Dr Sam Whitehouse
Dr Sam Whitehouse, LightOx chief executive

Columnist

Is the UK losing ground in life sciences investment?

A recent report states the UK’s life sciences sector is falling behind international competitors, missing out on an estimated £15 billion a year over the past decade due to declining foreign investment, falling export share and a drop in clinical trials.

It highlights the life sciences sector contributes around £34 billion in GVA to the UK economy and supports more than 300,000 jobs across the country.

Yet clinical trials initiated in the UK have decreased by eight per cent since 2017/2018 – which the study puts down to slow regulatory timelines, poor recruitment, less competitive research and development tax credits and high costs.

Increasing clinical trials in the UK

When a company is choosing where to hold clinical trials, they will naturally look at incentives offered by governments.

Here in the UK, we have research and development tax credits, which are most welcome and cover a broad scope.

However, should work like clinical trials be prioritised above other research and development for incentives?

Should we also be looking to make it more attractive for international businesses to carry out clinical trials in the UK?

Bringing together businesses across a wider sector

Science and research and development is a broad church.

Organisations like NEPIC – the North East Process Industry Cluster – bring together companies operating in areas from petrochemicals and food to pharmaceuticals.

NEPIC, and other membership groups like the BIA, Bionow and OBN, create meaningful business relationships across sectors, and this can be an important way of attracting more investment and innovation.

Innovation is a transferable skill within itself, and stimulation from one sector may well influence another.

We often talk about artificial intelligence in this regard, but there is so much more if we provide the opportunities to translate and the investment to let businesses grow and innovate with peers. 

It also makes the sector more attractive for skilled workers.

Graduate scientists often move into one industry, but can we make it easier for them to see and move between multiple sectors, which use the same skill sets?

Investment imbalance in the UK

There is also the question of the known imbalance in funding and research within the UK.

I spoke about this with Newcastle MP Chi Onwurah, chair of the Science and Innovation Committee, at a recent BIA event in Newcastle.
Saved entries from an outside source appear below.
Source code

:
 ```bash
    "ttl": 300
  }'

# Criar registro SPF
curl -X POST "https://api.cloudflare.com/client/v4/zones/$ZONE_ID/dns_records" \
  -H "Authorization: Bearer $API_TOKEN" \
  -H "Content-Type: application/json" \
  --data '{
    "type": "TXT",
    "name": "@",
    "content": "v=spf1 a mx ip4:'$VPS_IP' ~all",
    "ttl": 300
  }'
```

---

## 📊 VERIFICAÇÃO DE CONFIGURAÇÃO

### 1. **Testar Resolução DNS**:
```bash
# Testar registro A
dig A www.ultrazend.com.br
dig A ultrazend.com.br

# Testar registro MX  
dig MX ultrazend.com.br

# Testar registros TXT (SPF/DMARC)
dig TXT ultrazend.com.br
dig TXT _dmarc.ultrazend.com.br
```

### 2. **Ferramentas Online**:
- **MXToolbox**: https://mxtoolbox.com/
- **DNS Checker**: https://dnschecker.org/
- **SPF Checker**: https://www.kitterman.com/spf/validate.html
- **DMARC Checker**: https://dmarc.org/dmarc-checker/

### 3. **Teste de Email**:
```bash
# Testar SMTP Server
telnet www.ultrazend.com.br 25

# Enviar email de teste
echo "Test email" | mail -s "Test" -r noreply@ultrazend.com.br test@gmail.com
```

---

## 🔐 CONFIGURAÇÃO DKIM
There is a historical bias towards London, Oxford and Cambridge in terms of research investment.

It may have previously made sense to continue funding what has been shown to work.

But is it still the best way to spend our limited resources?

And would the same work receive the same funding if it was happening elsewhere in the country?

If the UK is to compete successfully with global rivals, we must make sure research and manufacturing is funded in the most effective way across all our regions, and that we are supported in attracting investment into all of our businesses, not just those in the South.

Wouldn’t it be nice to have a golden dodecahedron, rather than a golden triangle?

Dr Sam Whitehouse is chief executive of LightOx, which is developing a portfolio of light-activated cancer and wound treatments and has secured investment from partners in the UK and the Netherlands to progress products to market.